Document layout analysis data:
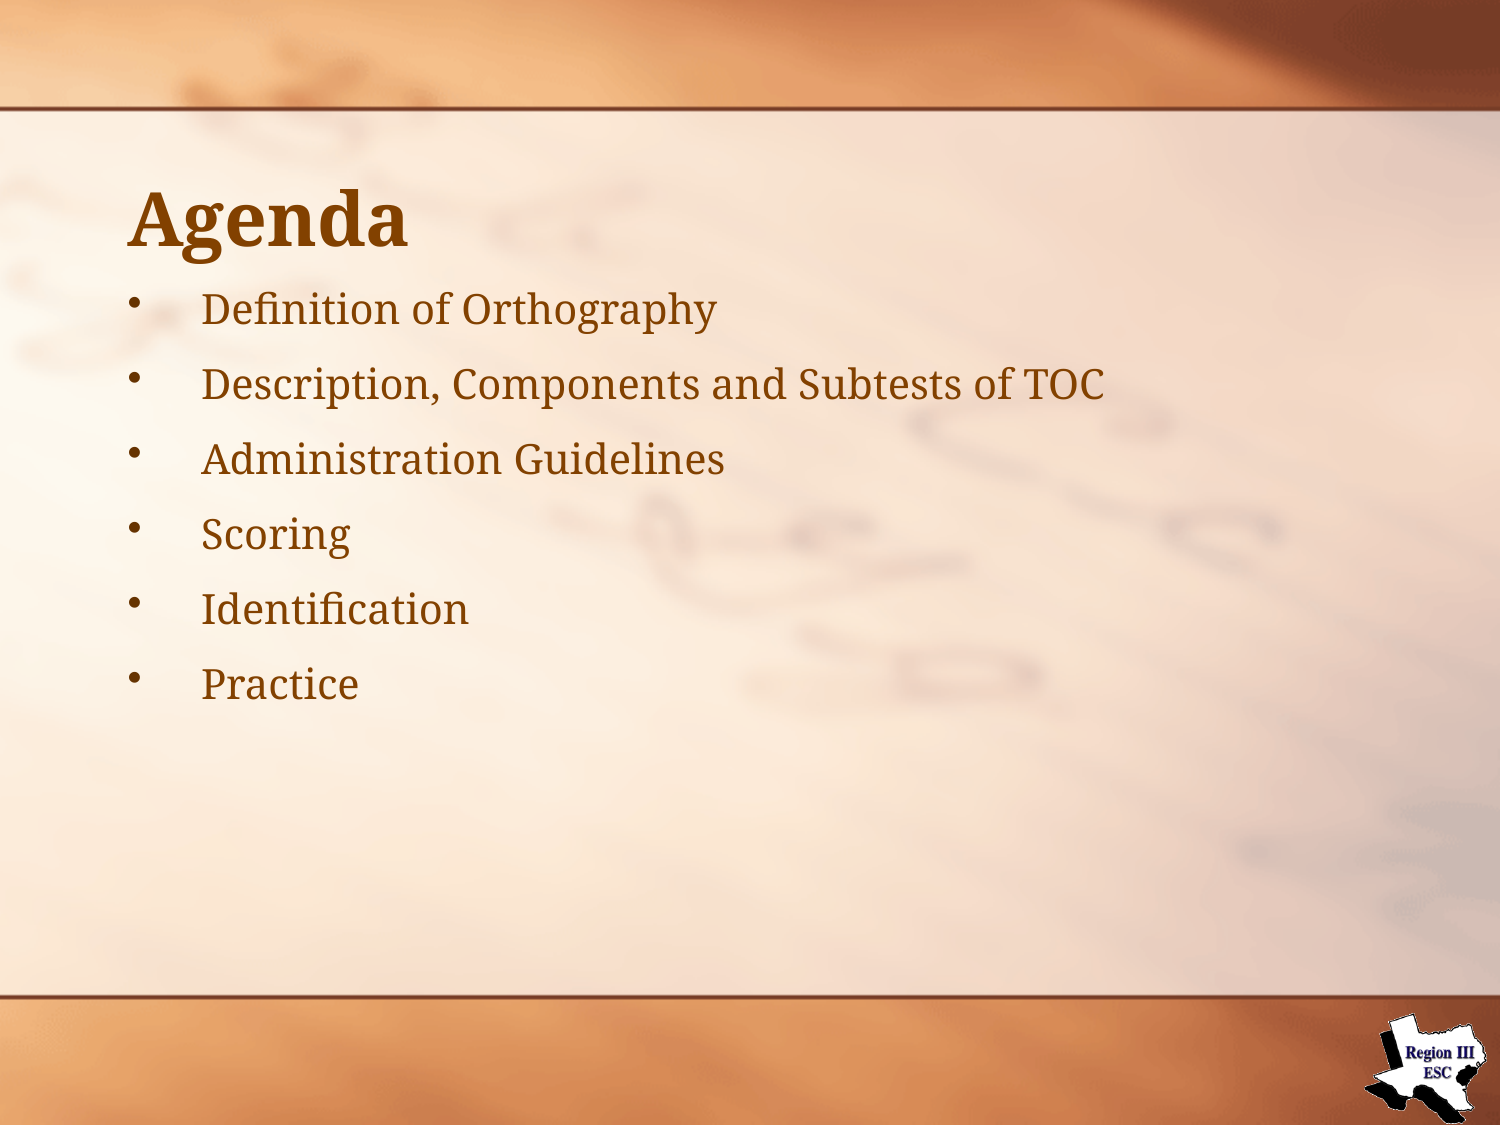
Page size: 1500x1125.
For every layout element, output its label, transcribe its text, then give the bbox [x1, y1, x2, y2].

list Definition of Orthography Description, Components and Subtests of TOC Administration Guidelines Scoring Identification Practice [112, 275, 1413, 950]
picture [0, 0, 1500, 1125]
title Agenda [112, 125, 1413, 270]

## Task details
Your answer must be an exact copy of the records, minus any pictures.

## Response to the exercise
Page size: 1500x1125.
For every layout element, output its label, transcribe its text, then give the bbox [x1, y1, x2, y2].

list Definition of Orthography Description, Components and Subtests of TOC Administration Guidelines Scoring Identification Practice [112, 275, 1413, 950]
picture [0, 0, 1500, 1125]
title Agenda [112, 125, 1413, 270]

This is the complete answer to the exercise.